→ Task details
Copy the rows from the one containing "Saadet Sarıyer’den Kocataş" down through the one containing "Corrà, se il", and substitute "YAZAR HAKKINDA" for "EDITÖR HAKKINDA". Leave everything else unchanged.
++++
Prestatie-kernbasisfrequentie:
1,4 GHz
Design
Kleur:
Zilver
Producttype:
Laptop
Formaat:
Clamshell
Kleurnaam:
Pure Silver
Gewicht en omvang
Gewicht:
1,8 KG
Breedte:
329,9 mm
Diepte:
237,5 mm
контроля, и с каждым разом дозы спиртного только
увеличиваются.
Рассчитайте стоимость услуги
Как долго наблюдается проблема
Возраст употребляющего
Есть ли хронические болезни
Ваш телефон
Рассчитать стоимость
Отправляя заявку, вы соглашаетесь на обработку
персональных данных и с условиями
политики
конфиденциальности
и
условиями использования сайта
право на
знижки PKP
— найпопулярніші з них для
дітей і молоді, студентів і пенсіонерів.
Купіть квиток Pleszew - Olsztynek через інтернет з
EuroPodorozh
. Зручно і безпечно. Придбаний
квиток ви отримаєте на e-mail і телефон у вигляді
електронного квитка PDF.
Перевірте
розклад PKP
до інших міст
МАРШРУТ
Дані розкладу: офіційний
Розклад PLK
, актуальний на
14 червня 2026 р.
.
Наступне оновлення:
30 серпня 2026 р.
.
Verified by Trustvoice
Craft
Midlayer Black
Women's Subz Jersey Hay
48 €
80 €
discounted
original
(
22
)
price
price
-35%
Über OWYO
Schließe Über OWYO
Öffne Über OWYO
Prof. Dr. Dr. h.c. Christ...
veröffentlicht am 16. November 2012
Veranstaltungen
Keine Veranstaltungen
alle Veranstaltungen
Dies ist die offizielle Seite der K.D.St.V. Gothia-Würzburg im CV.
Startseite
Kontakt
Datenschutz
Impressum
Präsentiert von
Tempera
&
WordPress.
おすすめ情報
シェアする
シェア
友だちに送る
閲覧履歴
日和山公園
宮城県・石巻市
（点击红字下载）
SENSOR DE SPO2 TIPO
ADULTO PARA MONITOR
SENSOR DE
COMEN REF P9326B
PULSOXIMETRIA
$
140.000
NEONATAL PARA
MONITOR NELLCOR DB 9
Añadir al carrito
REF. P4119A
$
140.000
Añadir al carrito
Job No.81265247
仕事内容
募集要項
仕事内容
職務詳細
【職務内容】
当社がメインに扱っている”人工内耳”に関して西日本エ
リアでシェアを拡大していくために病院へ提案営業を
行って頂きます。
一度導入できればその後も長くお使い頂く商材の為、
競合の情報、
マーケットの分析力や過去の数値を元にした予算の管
++++
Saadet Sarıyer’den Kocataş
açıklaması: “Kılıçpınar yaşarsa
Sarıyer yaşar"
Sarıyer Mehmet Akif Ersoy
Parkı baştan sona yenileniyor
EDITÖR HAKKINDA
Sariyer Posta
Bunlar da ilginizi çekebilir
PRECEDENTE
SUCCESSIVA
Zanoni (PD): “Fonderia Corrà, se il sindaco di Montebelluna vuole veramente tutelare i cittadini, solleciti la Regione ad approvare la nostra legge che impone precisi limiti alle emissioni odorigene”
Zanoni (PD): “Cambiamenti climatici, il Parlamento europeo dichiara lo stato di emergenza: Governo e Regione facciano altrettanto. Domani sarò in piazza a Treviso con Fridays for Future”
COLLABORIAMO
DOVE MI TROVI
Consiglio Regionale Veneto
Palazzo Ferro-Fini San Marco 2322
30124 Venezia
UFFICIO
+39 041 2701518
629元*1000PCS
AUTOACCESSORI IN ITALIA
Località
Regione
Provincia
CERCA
++++
→ Output below
Saadet Sarıyer’den Kocataş
açıklaması: “Kılıçpınar yaşarsa
Sarıyer yaşar"
Sarıyer Mehmet Akif Ersoy
Parkı baştan sona yenileniyor
YAZAR HAKKINDA
Sariyer Posta
Bunlar da ilginizi çekebilir
PRECEDENTE
SUCCESSIVA
Zanoni (PD): “Fonderia Corrà, se il sindaco di Montebelluna vuole veramente tutelare i cittadini, solleciti la Regione ad approvare la nostra legge che impone precisi limiti alle emissioni odorigene”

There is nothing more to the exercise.